Ours was a talented crew! Ambitious, too: My fellow co-producer is now Facebook’s product design director. Another colleague is director of the MIT Center for Civic Media; another leads Amazon Prime and Delivery’s design and user experience team; another is VP at the market research and strategy firm SmithGeiger; another is Culture Editor at NewYorker.com; another is an English professor at Whittier College; another founded the cycling clothing company Ornot, from whom I buy all my gear. Etcetera, etcetera: I don’t mean to single out just a few folks, because all of my colleagues went on to do impressive and admirable things with their lives. I, however, was ambivalent, conflicted.

Although I was a fan of this amazing new medium, and although I worked very hard at my job (particularly at being a thoughtful, supportive manager), on evenings and weekends, I continued to write for high-minded, low-circulation print journals like The Baffler and The Idler, puzzled over Kierkegaard’s The Concept of Irony, and slowly assembled what became the issue #11/12 of my zine Hermenaut.

When ABC News’s prestigious Nightline show turned up in our offices, hoping to explain to their credulous viewers what the “digital revolution” was all about, I spontaneously spouted nonsense at the first opportunity. “You know — FTP connectivity hyped up to the hilt,” I said to my friend and colleague Chris, having spotted a camera crew lurking around the corner. “Exactly,” Chris replied, deadpan, as though we’d rehearsed this moment. “Ramp it up,” I urged him. “Get the synergies ramping with, uh… daily rocket.” [*].

Ramping up, synergies — the VP to whom I reported was addicted to Fast Company and Wired; I was channeling and mocking him.
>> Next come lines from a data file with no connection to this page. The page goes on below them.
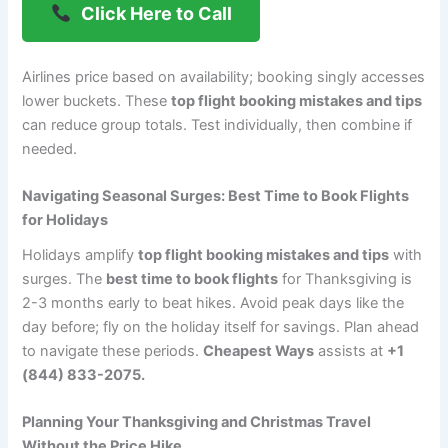
Click Here to Call
Airlines price based on availability; booking singly accesses
lower buckets. These
top flight booking mistakes and tips
can reduce group totals. Test individually, then combine if
needed.
Navigating Seasonal Surges: Best Time to Book Flights
for Holidays
Holidays amplify
top flight booking mistakes and tips
with
surges. The
best time to book flights
for Thanksgiving is
2-3 months early to beat hikes. Avoid peak days like the
day before; fly on the holiday itself for savings. Plan ahead
to navigate these periods.
Cheapest Ways
assists at
+1
(844) 833-2075.
Planning Your Thanksgiving and Christmas Travel
Without the Price Hike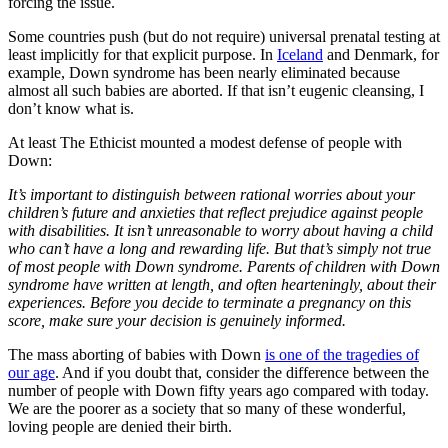
forcing the issue.
Some countries push (but do not require) universal prenatal testing at
least implicitly for that explicit purpose. In
Iceland
and Denmark, for
example, Down syndrome has been nearly eliminated because
almost all such babies are aborted. If that isn’t eugenic cleansing, I
don’t know what is.
At least The Ethicist mounted a modest defense of people with
Down:
It’s important to distinguish between rational worries about your
children’s future and anxieties that reflect prejudice against people
with disabilities. It isn’t unreasonable to worry about having a child
who can’t have a long and rewarding life. But that’s simply not true
of most people with Down syndrome. Parents of children with Down
syndrome have written at length, and often hearteningly, about their
experiences. Before you decide to terminate a pregnancy on this
score, make sure your decision is genuinely informed.
The mass aborting of babies with Down
is one of the tragedies of
our age
. And if you doubt that, consider the difference between the
number of people with Down fifty years ago compared with today.
We are the poorer as a society that so many of these wonderful,
loving people are denied their birth.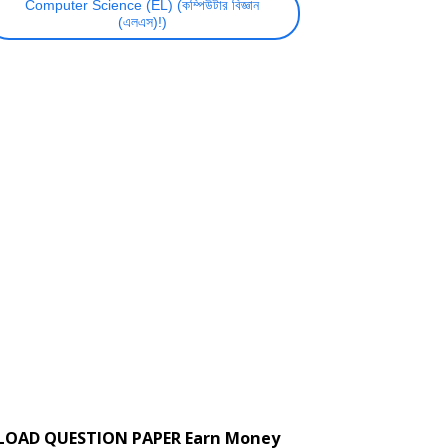
Computer Science (EL) (কম্পিউটার বিজ্ঞান
(এলএস)!)
LOAD QUESTION PAPER Earn Money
Nightline was bamboozled: “When they do talk, it’s in digital newspeak!”

The program aired on November 24, 1997 — twenty years ago, today. Three months later, Tripod was sold to Lycos for nearly $60 million in stock. [**]. Susan gave birth to our son Sam in February 1998. I resigned, and we moved to Boston. I’d just turned 30; last month, I turned 50. Sam will turn 20 in February!

Years later, Tripod’s founder published a (very) little book — Lucky or Smart?: Secrets to an Entrepreneurial Life — which generously, even extravagantly praises his Tripod colleagues who helped him become the wealthy man he is today. For some reason, I’m not mentioned in it anywhere.

[*] People who have reported on my prank have tended to assume that “daily rocket” was a piece of ridiculousness that I invented on the spot. Actually, the Daily Rocket was a financial portfolio-tracking tool featured on our site.

[**] I’ve recounted elsewhere what I did with my relatively minuscule share of the loot.